Maybe something surly and French with a touch of Va-Va-Vroom might do the trick? Almost certainly not I’m afraid. Nevertheless, I have to say, even if I were very rich, I would never, ever, buy anything big, brassy, or brand new - not with the way people park on this island anyway.

Can you imagine buying a brand new top of the range Mercedes and parking in Palma and have some madman playing pinball with your bumpers and bodywork? No, I will always go for the more modest option of a shed on wheels, with few pretensions and even fewer hubcaps.

Indeed, I can honestly say with hand-on-heart that almost every single bump and scrape on my car(s) since arriving on the island have been inflicted when I wasn’t even in the vehicle. Which, when I think about, is bit like the person who claims that they have never been involved in an accident, but - surprisingly perhaps, they have witnessed quite a few!
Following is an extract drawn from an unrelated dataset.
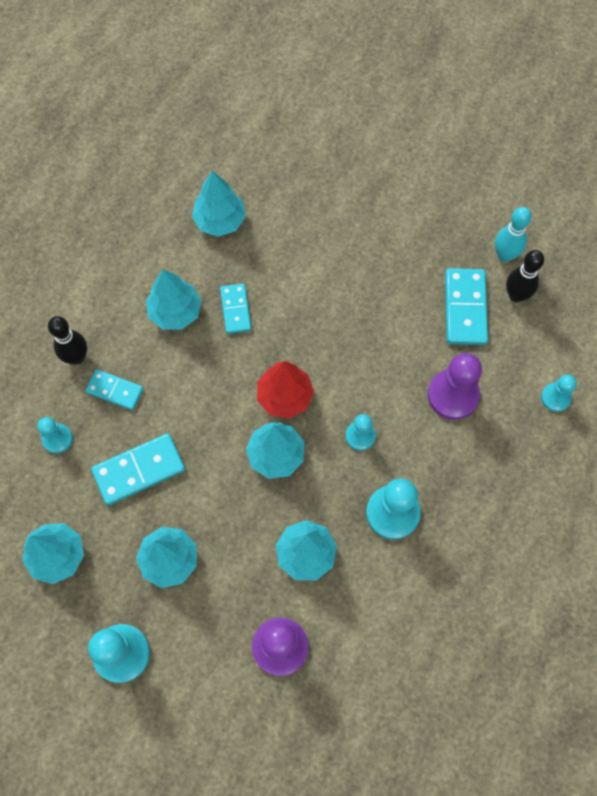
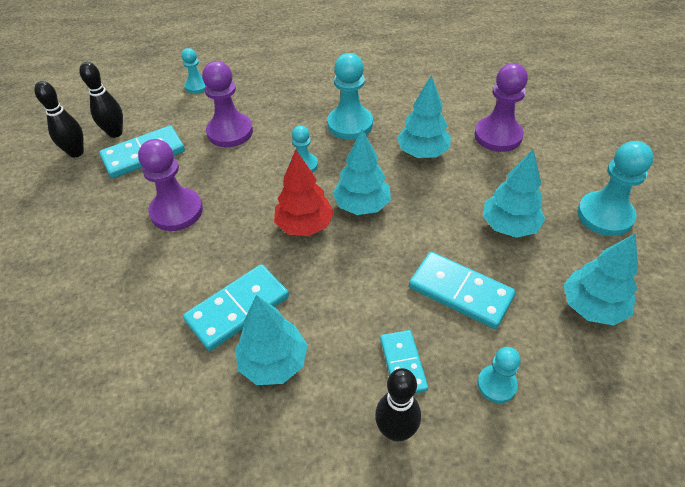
camera: 120 degrees left, 20 degrees down
(220, 220) = (127, 387): turquoise tree -> none
(236, 309) = (237, 309): turquoise domino -> turquoise domino, size x1.57
(369, 308) = (176, 211): none -> purple pawn
(504, 255) = (76, 152): turquoise bowling pin -> black bowling pin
Time was - when men were gathered together in a bar, conversation would drift to the subject of cars, as in - “What ‘wheels’ are you driving at the moment?” As always, I had the most undesirable ‘wheels’ of anyone I knew. I would excuse myself and pretend to go to the toilet, usually only staying long enough to read the extremely instructive graffiti on the french letter machine.

On my return, there were smirks all round, as my current set of ‘wheels’ - was an ancient Ford Fiesta with gaffer tape wrapped around the wing mirrors (I had the same problem even then!) so as to keep them in place.
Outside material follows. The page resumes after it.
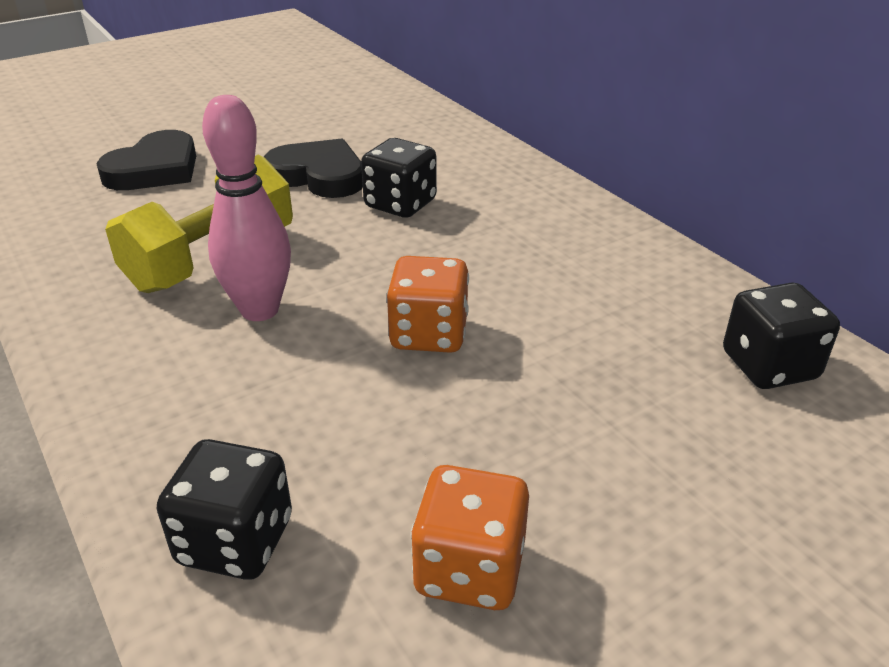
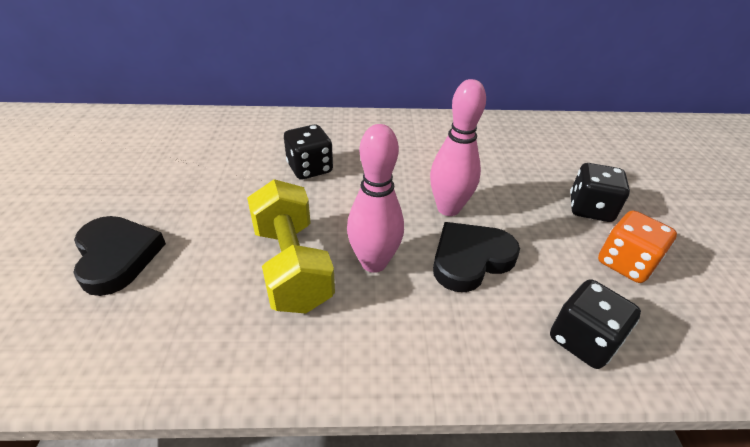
camera: 60 degrees left, 5 degrees up
(318, 175) = (236, 184): black heart -> black heart (470, 259)
(429, 334) = (448, 208): orange dice -> pink bowling pin
(769, 366) = (532, 135): black dice -> black dice (590, 209)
So, as you can see, I have never suffered from any motor-vehicle envy, or any understanding of what actually occurs under the bonnet. But, that is a completely different subject to allowing yourself to drive around in a so-called ‘hairdressers’ car - which is quite hard to define but easily recognisable when you see one out and about - i.e. think pastel shades and the word cabriolet.

To complicate our final choice of ‘wheels’ even more, I have to be careful as to the size of any car we might purchase. Indeed, just before we escaped here from the UK, my then neighbour Bernard, invited by me to a spin in his snazzy, low-slung, Mazda RX5. That foolish manoeuvre, is probably the reason why my lower-back still gives me so much gyp twenty years on.

If I were entirely honest, what I would really like to buy is a second-hand ‘Roadster’ of any marque, but with a gritty reliability and a full-throated exhaust sound that would ensure you heard me coming 5 kilometres away.

Driving with the top-off would be a poser’s paradise for me and it wouldn’t be long before I drove around Portals, endlessly looking for women of a certain age to impress - others do it, so why not me? On thinking about this, perhaps I should pretend I’m having a (very late!) mid-life crisis and buy a large motorbike instead. I’m sure she wouldn’t mind.